Genetic Modifiers Associated with Vaso-Occlusive Crises and Acute Pain Phenomena in Sickle Cell Disease: A Scoping Review.

Sickle cell disease (SCD) is a group of recessive diseases caused by the β sickling mutation of in homozygosity or in compound heterozygosity with other pathogenic mutations. Patients with severe SCD typically experience painful vaso-occlusive crises and other pain-related phenomena, including acute chest syndrome, priapism, dactylitis, avascular necrosis, and splenic sequestration and infarction. High variability of pain-related phenomena per SCD genotype indicates genetic disease modifiers (GDMs) as pathology determinants and, thus, as critical to prognosis, treatment choice, and therapy development. Articles likely holding genetic information for SCD pain phenomena were identified in PubMed and SCOPUS for article quality assessment and extraction of corresponding GDMs and observations indicative of development areas in our understanding of SCD GDMs.

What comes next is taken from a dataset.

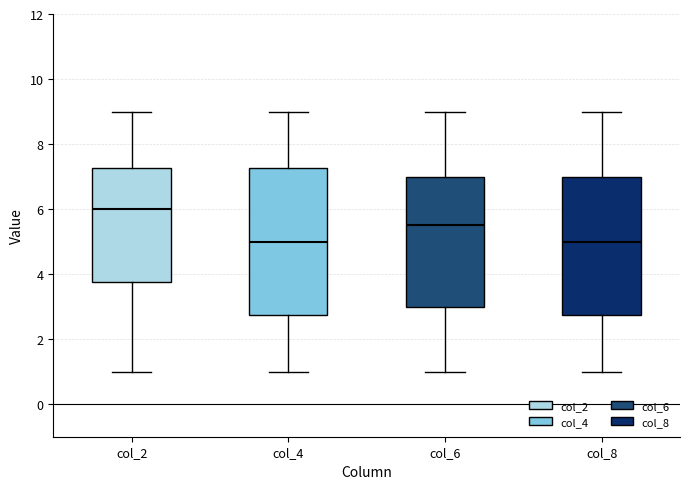

Reading left to right, transcribe this box plot: for each box, give where its median line is, the range the box spans, and where its two whiskers end, as read against the y-axis. The values are not printed on the chart, so give them approximately, as read against the axis.

col_2: median 6.0, box 3.8 to 7.2, whiskers 1.0 to 9.0
col_4: median 5.0, box 2.8 to 7.2, whiskers 1.0 to 9.0
col_6: median 5.6, box 3.0 to 7.0, whiskers 1.0 to 9.0
col_8: median 5.0, box 2.8 to 7.0, whiskers 1.0 to 9.0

This process led to the initial selection of 183 articles matching the search terms, which, after two-step selection, resulted in the inclusion of 100 articles for content analysis and of significant findings for GDMs from 37 articles. Published data point to gender effects and to 51 GDM SNVs, deletions, and regions, including globin genes and significant overrepresentation of gene ontology pathways related, e.g., to oxidative stress, hypoxia, and regulation of blood pressure. Analyzed articles further pointed to additional candidate GDMs affecting SCD VOC and pain phenomena and to potential confounding factors for GWAS analyses. We found that despite the critical importance of VOC and pain phenomena for SCD pathology, corresponding clinically relevant genetic insights are held back by a shortage of large-scale, systematic multi-ethnic efforts, as undertaken by the INHERENT Network.